WG Hoskins in his seminal work The Making of the English Landscape drew attention to a basic truth – that the landscape we see today, the human landscape, is far older than we imagine. Hoskins’ survey exposed the inter-generational palimpsest, written and overwritten over the generations, picking out the particular and the peculiar. His book was a melancholy lament to an ‘immemorial landscape’ as he put it, the inevitable by-product of his appreciation of, and emotional connection with, the people whose lives he revealed. For all of us – the field archaeologist, the academic historian and the likes of you and me – in experiencing historic places of the calibre of Hadrian’s Wall we are making outrageously long ancestral connections. The Mediterranean-wide cultural mix of people who made up the Wall’s garrison are part of the beginnings of our shared heritage.

**Apply what you read:**
[1] Answer these about the landscape passage:
(a) Which book by WG Hoskins does it name?
(b) What phrase did Hoskins use for the landscape his book lamented?
(c) Which historic place does it name as an example?
[2] Please quote the landscape passage exactly, beginning at the words "WG Hoskins in" and stopping after the words "our shared heritage.".
[3] Write what comes next in the landscape passage, starting after its last sentence.

**Saved entries:**

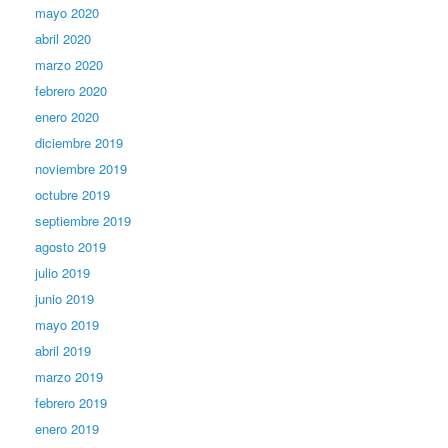
mayo 2020
abril 2020
marzo 2020
febrero 2020
enero 2020
diciembre 2019
noviembre 2019
octubre 2019
septiembre 2019
agosto 2019
julio 2019
junio 2019
mayo 2019
abril 2019
marzo 2019
febrero 2019
enero 2019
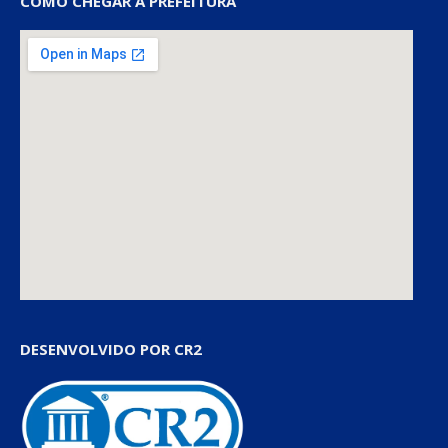
COMO CHEGAR À PREFEITURA
DESENVOLVIDO POR CR2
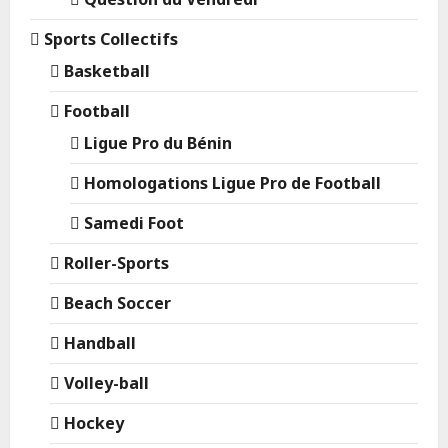
Sports Collectifs
Basketball
Football
Ligue Pro du Bénin
Homologations Ligue Pro de Football
Samedi Foot
Roller-Sports
Beach Soccer
Handball
Volley-ball
Hockey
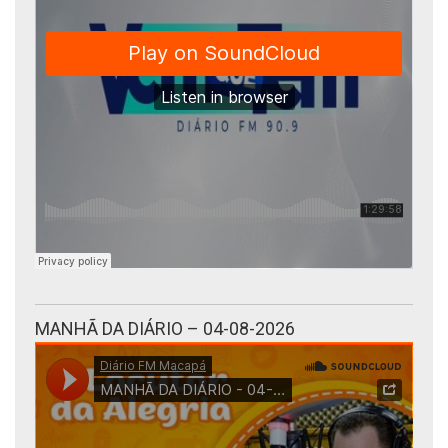
MANHÃ DA DIÁRIO – 04-08-2026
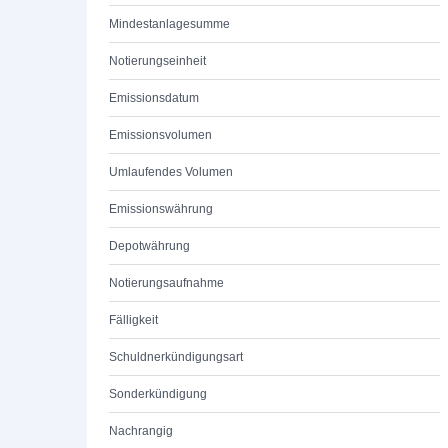
Mindestanlagesumme
Notierungseinheit
Emissionsdatum
Emissionsvolumen
Umlaufendes Volumen
Emissionswährung
Depotwährung
Notierungsaufnahme
Fälligkeit
Schuldnerkündigungsart
Sonderkündigung
Nachrangig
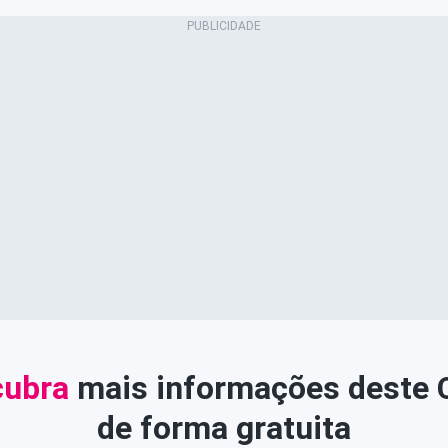
ubra
mais informações deste
de forma gratuita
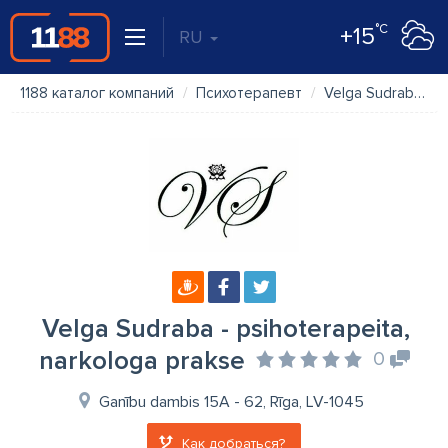
°C
+15
RU
1188 каталог компаний
Психотерапевт
Velga Sudraba - psihoterapeita, narkologa prakse
Velga Sudraba - psihoterapeita,
narkologa prakse
0
Ganību dambis 15A - 62, Rīga, LV-1045
Как добраться?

**Answer list:**
[1]
(a) The Making of the English Landscape
(b) 'immemorial landscape'
(c) Hadrian's Wall

[2]
WG Hoskins in his seminal work The Making of the English Landscape drew attention to a basic truth – that the landscape we see today, the human landscape, is far older than we imagine. Hoskins’ survey exposed the inter-generational palimpsest, written and overwritten over the generations, picking out the particular and the peculiar. His book was a melancholy lament to an ‘immemorial landscape’ as he put it, the inevitable by-product of his appreciation of, and emotional connection with, the people whose lives he revealed. For all of us – the field archaeologist, the academic historian and the likes of you and me – in experiencing historic places of the calibre of Hadrian’s Wall we are making outrageously long ancestral connections. The Mediterranean-wide cultural mix of people who made up the Wall’s garrison are part of the beginnings of our shared heritage.

[3]
This book aims to conjure up that sense of connection, a sense of a common spirit of a people and their land. Soak in the ethereal magic of the images – delight in the play of light. These mighty spellbinding skies must have been as vivid to Roman eyes as to our contemporary gaze. They are much older than the Wall that they so dramatically frame. Roger has used his astute photographer’s judgement to capture a distinctive radiance and atmosphere, always in the right place at right time, and often before the first lark has sung.
The Roman expedition to the land of the Britons must have been as daunting as David Livingstone’s up the Zambezi into darkest Africa. Apart from trading links with Cornish tin, contemporary Roman knowledge of Britain was unreliable and only gave rise to fear. From the time of Julius Caesar’s first visit to the nearest corner of these islands, 90 years were to elapse before the Romans arrived en masse in ad54 with conquest in mind. Gaul’s tentative trading links with south-east England were one thing, but the ambition to subsume the entire islands of Britain into the Empire quite another! Indeed, it was only Agricola’s expeditionary fleet another forty years later still that discovered that the size of the challenge was much smaller than they feared.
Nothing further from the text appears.